Поэт Скаррон, разбитый параличом, женился на Франциске д'Обинье, сосватанной ему графиней де Нейлльан. Бедный калека представил Франциску Ниноне, они подружились, и дружба эта не разрушилась даже тогда, когда вдова Скаррона была маркизой Ментенон, любовницей, а впоследствии и супругой Людовика XIV. Ум и образованность Ниноны не мешали ей быть ветреной и непостоянной в ее сердечных связях, но вместе с тем эта женщина умела быть другом, и в этом случае ее честность и бескорыстие были выше всякой похвалы. Гурвилль, приверженец принца Конде, перед бегством своим за границу отдал на сохранение десять тысяч ефимков Ниноне Ланкло и десять же тысяч одному патеру, своему другу. По возвращении в Париж после Пиренейского мира Гурвилль навестил своих друзей и во первых посетил патера.

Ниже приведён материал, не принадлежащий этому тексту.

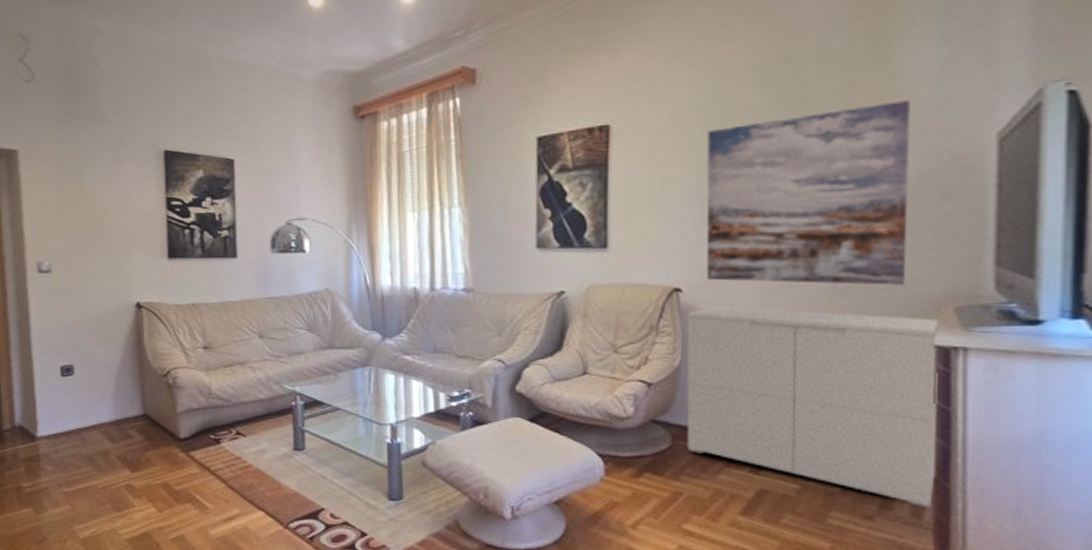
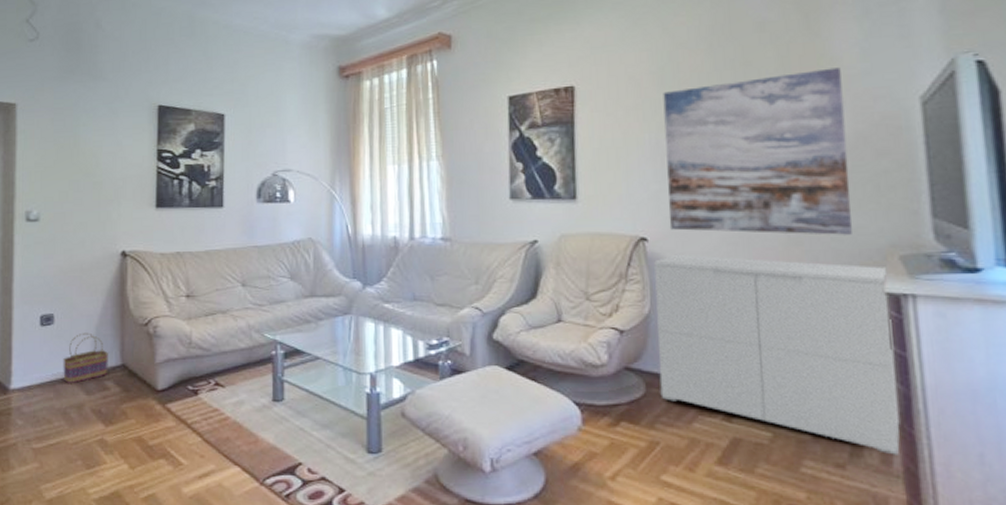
basket: none [86,383,131,433] -> present [63,332,108,384]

После обычных приветствий возвратившийся изгнанник завел разговор об отданных патеру на сохранение десяти тысячах ефимков; тот выслушал друга с крайним удивлением.

– Какие десять тысяч? – спросил он.

 

– Которые я вам отдал на сохранение…

– Вы? Мне? Когда?

– Перед моим бегством. Неужели вы забыли?

– Помнить или забыть можно то, что было; я же от вас никогда никаких денег на сохранение не принимал.

Гурвилль онемел от удивления и негодования; пользуясь этим, честный патер выпроводил его за дверь. Ограбленный одним другом, от которого подобной низости он всего менее ожидал, Гурвилль отправился к Ниноне в полной уверенности, что и она промотала его деньги. Да и чего иного мог ожидать Гур-вилль от куртизанки, если, пользуясь безнаказанностью, патер не постыдился присвоить половину приятельского имущества?

Нинона встретила своего бывшего обожателя с непритворной радостью и родственным радушием. Обласкав его, она с грустной улыбкой объявила ему, что очень перед ним виновата.

«Истратила мои деньги!» – подумал Гурвилль.

– Отсутствие твое было продолжительно, – сказала Нино-на, – быть верной отсутствующему, по мнению моему, глупо и чересчур сентиментально. После тебя у меня было два обожателя, а теперь есть третий, и он покуда мне нравится. Останемся друзьями, хочешь?

– Ваша воля, Нинона!

– Не подумай, чтобы я так же не сберегла твоих денег, как и моего сердца. Вот твои десять тысяч – целы и невредимы!

8Делая эту оценку, кардинал Ретц не вспомнил о самом себе.